A temporary increase or "bounce" in the PSA level following radiotherapy of prostate cancer is a common occurrence and does not necessarily indicate increased risk that cancer will recur
PHILADELPHIAA temporary increase or "bounce" in the PSA level following radiotherapy of prostate cancer is a common occurrence and does not necessarily indicate increased risk that cancer will recur, according to a presentation at the American Society for Therapeutic Radiation and Oncology 48th Annual Meeting (abstract 1129). This ob-servation affects clinical practice for both radiation oncologists and urologists, said Eric Horwitz, MD, of Fox Chase Cancer Center. He urged clinicians to consider additional PSA tests in patients who have had a PSA rise following radiotherapy to determine whether the PSA level returns to normal before recommending further treatment.
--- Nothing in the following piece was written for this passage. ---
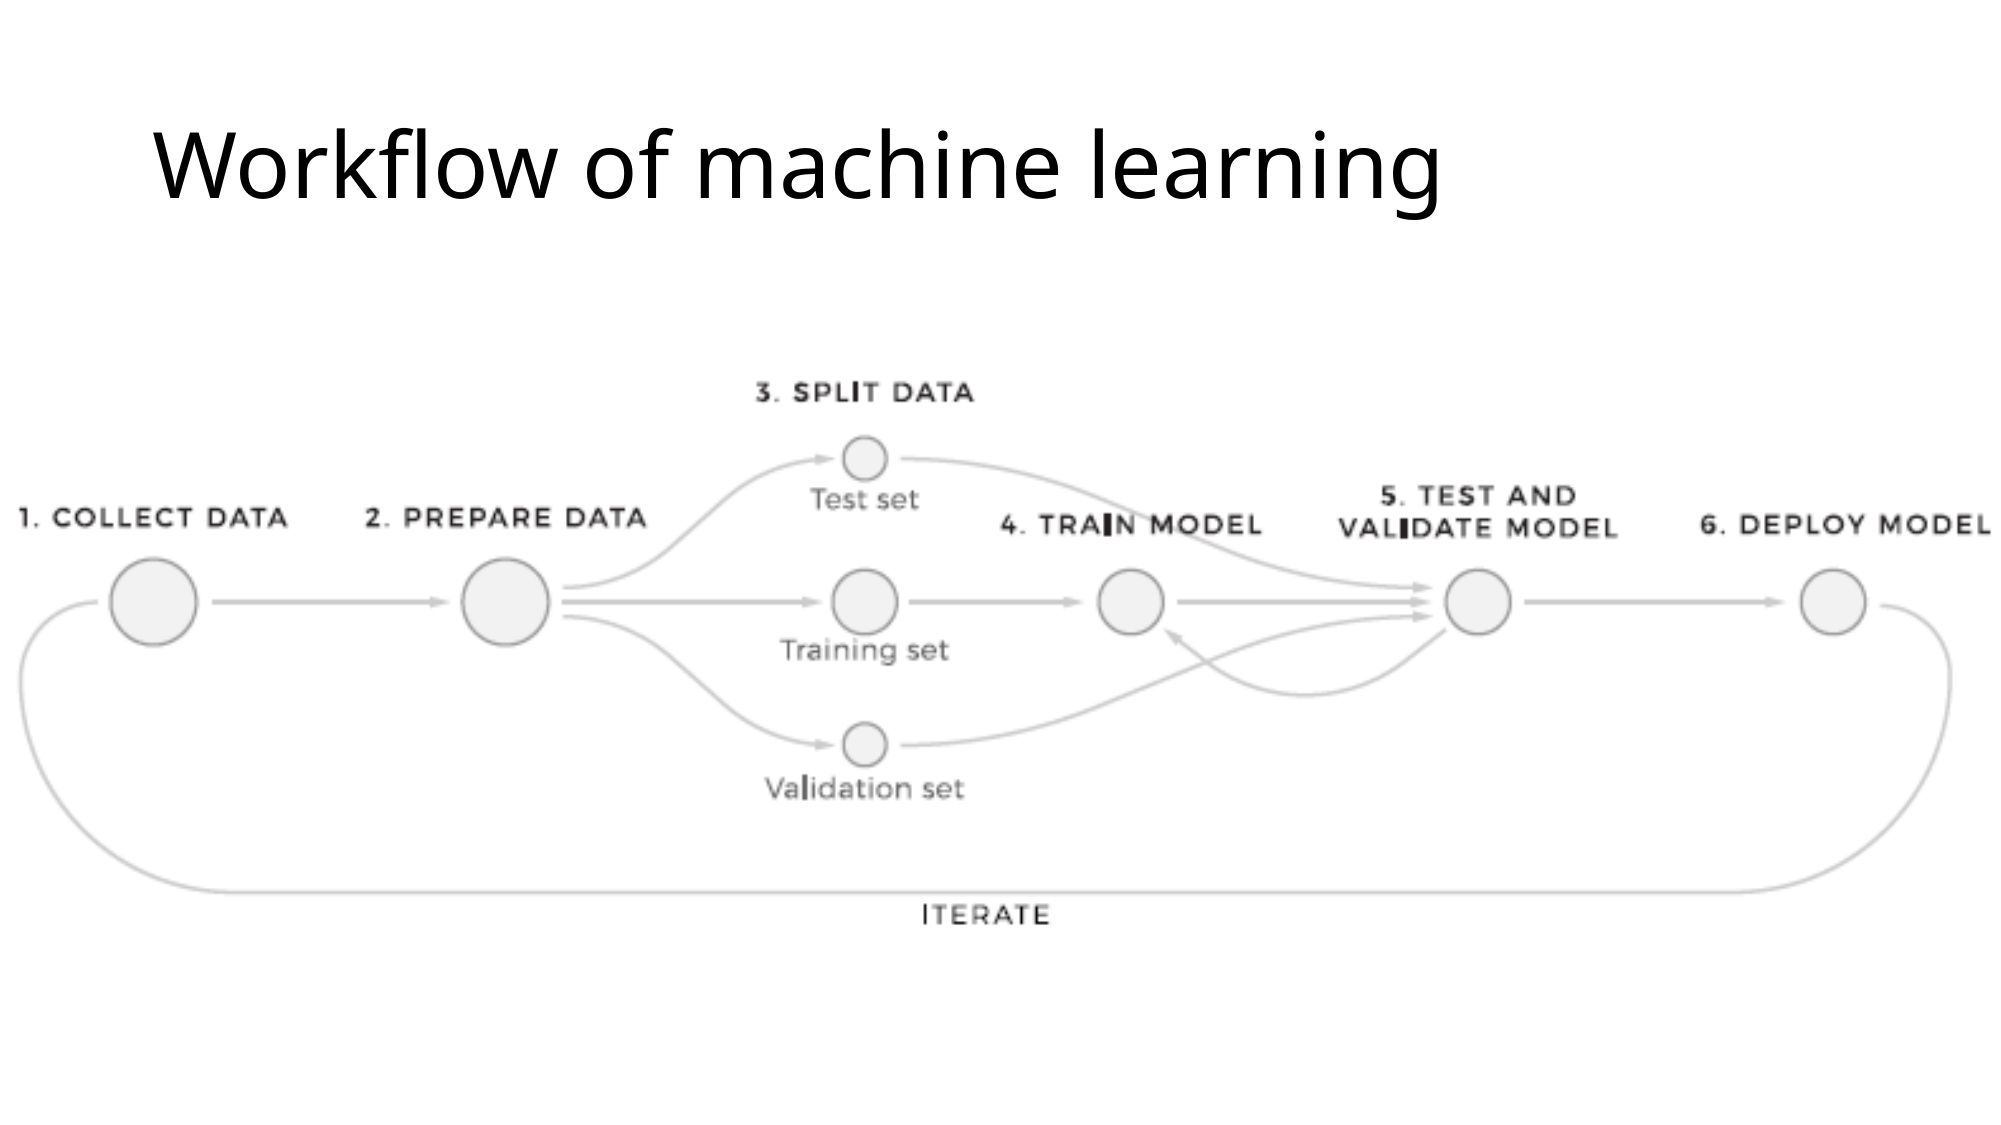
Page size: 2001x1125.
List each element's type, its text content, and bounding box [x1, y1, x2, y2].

The study was based on two pooled multi-institutional data sets comprising more than 7,500 prostate cancer patients treated with either external-beam radiotherapy or brachytherapy from the late 1980s to the mid-1990s. The study excluded patients who received neoadjuvant androgen ablation. A total of 4,839 patients received at least 60 Gy external-beam irradiation. The remaining 2,693 had permanent implants with either I-125 (68%) or Pd-103 (32%).
A PSA bounce was defined as an increase of at least 0.2 ng/mL over an earlier level, followed by a decline. About 18% of patients experienced at least one PSA bounce during the 3 years following radiation therapy. Rates were comparable with external-beam radiation and brachytherapy, but the incidence was somewhat higher with I-125 than with Pd-103 implants. Men less than 70 years of age were more likely to exhibit a bounce than older men. In those who received external-beam irradiation, a higher pretreatment PSA and a more advanced T stage were each associated with greater likelihood of a bounce.
Long-term outcomes were determined in patients who had remained free of disease 3 years after their initial treatment. Median follow-up was 6 years for the external-beam radiation patients and 5 years 3 months for the brachytherapy patients. No difference in any disease outcome was evident between patients with or without a PSA bounce at 10 years.
Among patients who received external-beam radiation, 55% of patients who had a PSA bounce and 53% with no bounce were free of biochemical evidence of disease at 10 years. Among the brachytherapy patients, 10-year rates of biochemical disease-free survival were 62% (bounce) and 72% (no bounce). Whether patients experienced a bounce had no effect on distant metastases, cause-specific survival, or overall survival.